Reproduce the records that follow exactly as they are written.

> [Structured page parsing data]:

....

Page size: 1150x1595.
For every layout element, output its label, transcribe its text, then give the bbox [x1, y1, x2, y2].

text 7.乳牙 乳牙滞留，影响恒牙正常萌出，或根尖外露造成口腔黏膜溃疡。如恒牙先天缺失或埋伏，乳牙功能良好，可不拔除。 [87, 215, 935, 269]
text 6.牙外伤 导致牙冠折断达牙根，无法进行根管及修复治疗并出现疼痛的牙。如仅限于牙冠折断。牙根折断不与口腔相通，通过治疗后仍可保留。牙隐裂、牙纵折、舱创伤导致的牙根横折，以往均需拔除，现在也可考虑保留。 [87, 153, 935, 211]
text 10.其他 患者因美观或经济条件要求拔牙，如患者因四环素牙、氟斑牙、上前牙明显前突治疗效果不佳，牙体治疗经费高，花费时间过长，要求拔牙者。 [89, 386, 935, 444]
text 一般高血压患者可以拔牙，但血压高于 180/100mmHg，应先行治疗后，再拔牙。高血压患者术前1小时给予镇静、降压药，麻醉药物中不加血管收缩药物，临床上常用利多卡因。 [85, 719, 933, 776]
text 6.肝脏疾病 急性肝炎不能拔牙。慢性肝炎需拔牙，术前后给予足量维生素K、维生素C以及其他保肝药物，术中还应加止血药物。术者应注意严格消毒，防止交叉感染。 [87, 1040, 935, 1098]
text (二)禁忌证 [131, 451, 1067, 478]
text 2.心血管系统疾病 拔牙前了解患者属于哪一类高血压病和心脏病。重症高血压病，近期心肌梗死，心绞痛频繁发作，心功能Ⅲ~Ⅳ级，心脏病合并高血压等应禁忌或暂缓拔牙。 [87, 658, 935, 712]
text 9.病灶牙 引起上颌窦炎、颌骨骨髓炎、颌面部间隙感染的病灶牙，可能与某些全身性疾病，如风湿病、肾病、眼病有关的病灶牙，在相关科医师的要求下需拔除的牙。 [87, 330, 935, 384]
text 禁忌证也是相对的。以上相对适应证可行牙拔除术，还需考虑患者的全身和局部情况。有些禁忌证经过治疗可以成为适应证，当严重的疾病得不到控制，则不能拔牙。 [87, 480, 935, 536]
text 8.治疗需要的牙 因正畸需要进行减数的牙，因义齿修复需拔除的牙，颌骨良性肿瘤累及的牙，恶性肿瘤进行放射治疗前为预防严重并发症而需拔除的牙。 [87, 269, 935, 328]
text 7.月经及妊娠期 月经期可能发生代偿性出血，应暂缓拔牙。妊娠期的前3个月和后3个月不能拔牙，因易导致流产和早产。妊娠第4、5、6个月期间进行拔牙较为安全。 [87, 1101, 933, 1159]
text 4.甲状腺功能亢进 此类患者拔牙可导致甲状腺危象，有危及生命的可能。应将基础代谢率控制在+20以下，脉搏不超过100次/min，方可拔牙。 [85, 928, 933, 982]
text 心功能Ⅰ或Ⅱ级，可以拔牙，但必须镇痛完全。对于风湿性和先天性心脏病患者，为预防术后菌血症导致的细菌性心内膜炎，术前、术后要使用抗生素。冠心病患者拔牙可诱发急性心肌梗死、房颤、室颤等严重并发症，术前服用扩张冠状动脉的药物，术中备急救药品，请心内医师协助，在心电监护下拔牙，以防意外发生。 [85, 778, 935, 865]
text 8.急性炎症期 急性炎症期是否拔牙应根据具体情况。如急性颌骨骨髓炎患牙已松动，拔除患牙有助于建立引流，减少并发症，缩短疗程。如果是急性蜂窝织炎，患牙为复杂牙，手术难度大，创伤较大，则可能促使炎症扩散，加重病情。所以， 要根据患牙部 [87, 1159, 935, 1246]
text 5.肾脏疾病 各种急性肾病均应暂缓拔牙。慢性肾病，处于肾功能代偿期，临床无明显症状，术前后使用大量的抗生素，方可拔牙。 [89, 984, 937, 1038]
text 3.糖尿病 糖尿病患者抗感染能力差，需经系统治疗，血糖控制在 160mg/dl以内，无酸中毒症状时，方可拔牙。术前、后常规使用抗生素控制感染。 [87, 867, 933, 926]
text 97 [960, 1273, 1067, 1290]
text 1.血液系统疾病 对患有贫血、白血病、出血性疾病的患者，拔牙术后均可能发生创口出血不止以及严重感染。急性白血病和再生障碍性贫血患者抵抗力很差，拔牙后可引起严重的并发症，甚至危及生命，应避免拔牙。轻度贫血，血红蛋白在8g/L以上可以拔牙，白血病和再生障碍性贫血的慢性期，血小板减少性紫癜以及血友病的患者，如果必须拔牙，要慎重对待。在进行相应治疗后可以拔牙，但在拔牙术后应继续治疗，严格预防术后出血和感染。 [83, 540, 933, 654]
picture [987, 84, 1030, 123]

....

> [Output of the task]:
Page size: 1150x1595.
For every layout element, output its label, transcribe its text, then give the bbox [x1, y1, x2, y2].

text 7.乳牙 乳牙滞留，影响恒牙正常萌出，或根尖外露造成口腔黏膜溃疡。如恒牙先天缺失或埋伏，乳牙功能良好，可不拔除。 [87, 215, 935, 269]
text 6.牙外伤 导致牙冠折断达牙根，无法进行根管及修复治疗并出现疼痛的牙。如仅限于牙冠折断。牙根折断不与口腔相通，通过治疗后仍可保留。牙隐裂、牙纵折、舱创伤导致的牙根横折，以往均需拔除，现在也可考虑保留。 [87, 153, 935, 211]
text 10.其他 患者因美观或经济条件要求拔牙，如患者因四环素牙、氟斑牙、上前牙明显前突治疗效果不佳，牙体治疗经费高，花费时间过长，要求拔牙者。 [89, 386, 935, 444]
text 一般高血压患者可以拔牙，但血压高于 180/100mmHg，应先行治疗后，再拔牙。高血压患者术前1小时给予镇静、降压药，麻醉药物中不加血管收缩药物，临床上常用利多卡因。 [85, 719, 933, 776]
text 6.肝脏疾病 急性肝炎不能拔牙。慢性肝炎需拔牙，术前后给予足量维生素K、维生素C以及其他保肝药物，术中还应加止血药物。术者应注意严格消毒，防止交叉感染。 [87, 1040, 935, 1098]
text (二)禁忌证 [131, 451, 1067, 478]
text 2.心血管系统疾病 拔牙前了解患者属于哪一类高血压病和心脏病。重症高血压病，近期心肌梗死，心绞痛频繁发作，心功能Ⅲ~Ⅳ级，心脏病合并高血压等应禁忌或暂缓拔牙。 [87, 658, 935, 712]
text 9.病灶牙 引起上颌窦炎、颌骨骨髓炎、颌面部间隙感染的病灶牙，可能与某些全身性疾病，如风湿病、肾病、眼病有关的病灶牙，在相关科医师的要求下需拔除的牙。 [87, 330, 935, 384]
text 禁忌证也是相对的。以上相对适应证可行牙拔除术，还需考虑患者的全身和局部情况。有些禁忌证经过治疗可以成为适应证，当严重的疾病得不到控制，则不能拔牙。 [87, 480, 935, 536]
text 8.治疗需要的牙 因正畸需要进行减数的牙，因义齿修复需拔除的牙，颌骨良性肿瘤累及的牙，恶性肿瘤进行放射治疗前为预防严重并发症而需拔除的牙。 [87, 269, 935, 328]
text 7.月经及妊娠期 月经期可能发生代偿性出血，应暂缓拔牙。妊娠期的前3个月和后3个月不能拔牙，因易导致流产和早产。妊娠第4、5、6个月期间进行拔牙较为安全。 [87, 1101, 933, 1159]
text 4.甲状腺功能亢进 此类患者拔牙可导致甲状腺危象，有危及生命的可能。应将基础代谢率控制在+20以下，脉搏不超过100次/min，方可拔牙。 [85, 928, 933, 982]
text 心功能Ⅰ或Ⅱ级，可以拔牙，但必须镇痛完全。对于风湿性和先天性心脏病患者，为预防术后菌血症导致的细菌性心内膜炎，术前、术后要使用抗生素。冠心病患者拔牙可诱发急性心肌梗死、房颤、室颤等严重并发症，术前服用扩张冠状动脉的药物，术中备急救药品，请心内医师协助，在心电监护下拔牙，以防意外发生。 [85, 778, 935, 865]
text 8.急性炎症期 急性炎症期是否拔牙应根据具体情况。如急性颌骨骨髓炎患牙已松动，拔除患牙有助于建立引流，减少并发症，缩短疗程。如果是急性蜂窝织炎，患牙为复杂牙，手术难度大，创伤较大，则可能促使炎症扩散，加重病情。所以， 要根据患牙部 [87, 1159, 935, 1246]
text 5.肾脏疾病 各种急性肾病均应暂缓拔牙。慢性肾病，处于肾功能代偿期，临床无明显症状，术前后使用大量的抗生素，方可拔牙。 [89, 984, 937, 1038]
text 3.糖尿病 糖尿病患者抗感染能力差，需经系统治疗，血糖控制在 160mg/dl以内，无酸中毒症状时，方可拔牙。术前、后常规使用抗生素控制感染。 [87, 867, 933, 926]
text 97 [960, 1273, 1067, 1290]
text 1.血液系统疾病 对患有贫血、白血病、出血性疾病的患者，拔牙术后均可能发生创口出血不止以及严重感染。急性白血病和再生障碍性贫血患者抵抗力很差，拔牙后可引起严重的并发症，甚至危及生命，应避免拔牙。轻度贫血，血红蛋白在8g/L以上可以拔牙，白血病和再生障碍性贫血的慢性期，血小板减少性紫癜以及血友病的患者，如果必须拔牙，要慎重对待。在进行相应治疗后可以拔牙，但在拔牙术后应继续治疗，严格预防术后出血和感染。 [83, 540, 933, 654]
picture [987, 84, 1030, 123]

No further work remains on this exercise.